Welcome to justthoughtsnstuff

I started posting to jtns on 20 February 2010 with just one word, 'Mosaic'. This seemed an appropriate introduction to a blog that would juxtapose fragments of memoir and life-writing. Since 1996, I'd been coming to terms with the consequences of emotional and economic abuse that had begun in childhood, and which, amongst other things, had sought to stifle self-expression. While I'd explored some aspects of my life through fiction and, to a lesser extent, journalism, it was only in 2010 that I felt confident enough to write openly about myself. I believed this was an important part of the healing process. Yet within weeks, the final scenes of my family's fifty-year nightmare started to play themselves out and the purpose of the blog became one of survival through writing. Although some posts are about my family's suffering - most explicitly, Life-Writing Talk, with Reference to Trust: A family story - the majority are about happier subjects (including, Bampton in rural west Oxfordshire, where I live, Oxford, where I work, the seasons and the countryside, walking and cycling) and I hope that these, together with their accompanying photos, are enjoyable and positive. Note: In February 2020, on jtns' tenth birthday, I stopped posting to this blog. It is now a contained work of life-writing about ten years of my life. Frank, 21 February 2020.

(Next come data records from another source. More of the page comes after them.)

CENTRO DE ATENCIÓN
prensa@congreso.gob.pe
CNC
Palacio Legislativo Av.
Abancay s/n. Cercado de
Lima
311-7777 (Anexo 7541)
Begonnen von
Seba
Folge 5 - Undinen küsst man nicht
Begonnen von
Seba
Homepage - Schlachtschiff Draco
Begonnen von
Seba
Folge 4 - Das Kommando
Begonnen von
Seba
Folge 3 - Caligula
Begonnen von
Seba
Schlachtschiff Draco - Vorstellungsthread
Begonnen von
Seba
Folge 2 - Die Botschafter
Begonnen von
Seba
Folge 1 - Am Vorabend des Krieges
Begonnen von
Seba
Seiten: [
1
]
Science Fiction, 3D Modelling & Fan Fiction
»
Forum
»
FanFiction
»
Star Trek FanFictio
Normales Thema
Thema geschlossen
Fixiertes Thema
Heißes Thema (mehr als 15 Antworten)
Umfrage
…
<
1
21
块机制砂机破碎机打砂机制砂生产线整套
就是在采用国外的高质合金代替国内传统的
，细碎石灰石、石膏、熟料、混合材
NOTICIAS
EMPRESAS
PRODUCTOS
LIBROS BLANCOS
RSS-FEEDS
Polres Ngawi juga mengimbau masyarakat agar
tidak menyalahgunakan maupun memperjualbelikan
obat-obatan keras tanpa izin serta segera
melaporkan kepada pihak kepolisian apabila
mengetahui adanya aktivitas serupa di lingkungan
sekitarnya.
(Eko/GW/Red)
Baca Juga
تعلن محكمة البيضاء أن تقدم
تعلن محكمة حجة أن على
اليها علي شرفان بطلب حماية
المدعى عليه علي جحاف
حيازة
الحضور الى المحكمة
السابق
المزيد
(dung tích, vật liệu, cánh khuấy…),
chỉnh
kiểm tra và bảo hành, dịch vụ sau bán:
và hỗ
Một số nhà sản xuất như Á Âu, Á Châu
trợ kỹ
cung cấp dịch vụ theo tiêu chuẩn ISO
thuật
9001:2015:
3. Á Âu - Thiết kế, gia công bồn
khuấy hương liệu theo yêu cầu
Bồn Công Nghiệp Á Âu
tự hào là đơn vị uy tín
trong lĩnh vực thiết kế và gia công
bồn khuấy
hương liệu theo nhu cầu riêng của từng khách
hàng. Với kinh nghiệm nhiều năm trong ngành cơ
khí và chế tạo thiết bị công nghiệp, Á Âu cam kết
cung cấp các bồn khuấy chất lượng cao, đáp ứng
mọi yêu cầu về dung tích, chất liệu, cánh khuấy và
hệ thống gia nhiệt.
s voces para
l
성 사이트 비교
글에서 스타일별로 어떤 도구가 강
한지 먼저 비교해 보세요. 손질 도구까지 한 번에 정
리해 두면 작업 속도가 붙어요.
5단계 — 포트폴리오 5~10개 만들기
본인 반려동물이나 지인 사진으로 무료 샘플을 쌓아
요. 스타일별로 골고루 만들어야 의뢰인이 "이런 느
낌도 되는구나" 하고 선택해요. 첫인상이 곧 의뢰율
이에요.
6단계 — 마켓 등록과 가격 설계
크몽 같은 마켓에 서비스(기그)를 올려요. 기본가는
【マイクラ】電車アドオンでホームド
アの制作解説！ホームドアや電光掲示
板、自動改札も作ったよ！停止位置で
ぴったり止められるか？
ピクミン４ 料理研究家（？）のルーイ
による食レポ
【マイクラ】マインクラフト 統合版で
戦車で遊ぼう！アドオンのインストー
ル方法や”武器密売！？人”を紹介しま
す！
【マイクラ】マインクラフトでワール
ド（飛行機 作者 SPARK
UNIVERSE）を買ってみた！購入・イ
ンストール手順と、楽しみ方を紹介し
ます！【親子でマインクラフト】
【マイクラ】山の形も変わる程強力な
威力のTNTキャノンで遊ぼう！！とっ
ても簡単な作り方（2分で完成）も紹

New blog: morethoughtsnstuff.com.

Saturday 18 April 2015

randolph hotel fire

















Shocked by the fire at the Randolph Hotel yesterday afternoon.

At first it seemed that the fire had been put out rapidly but every so often little flames licked up the side of one of the windows in the mansard roof directly opposite the library. These soon seemed to die away only to reappear a few minutes later. Smoke started to wisp through the tiles. Fierce flames erupted from the top.

The speed of the fire then was terrifying, slates falling from the roof and smoke swirling and thickening.

When the fireman at the top of the tall ladder directed the hose onto the roof it looked as if the thin jet of water was nothing but then there were waterfalls cascading down the walls and you realised just how much water was being pumped out. It was at this point that the decision to close the library building was taken but by the time we were all in the street it was clear that the fire was being brought under control.

I'm pleased to say that the library is open as usual this morning, although several streets remain closed.

Above all, it's wonderful news that everyone was safe. I hope the hotel soon reopens and life there gets back to normal.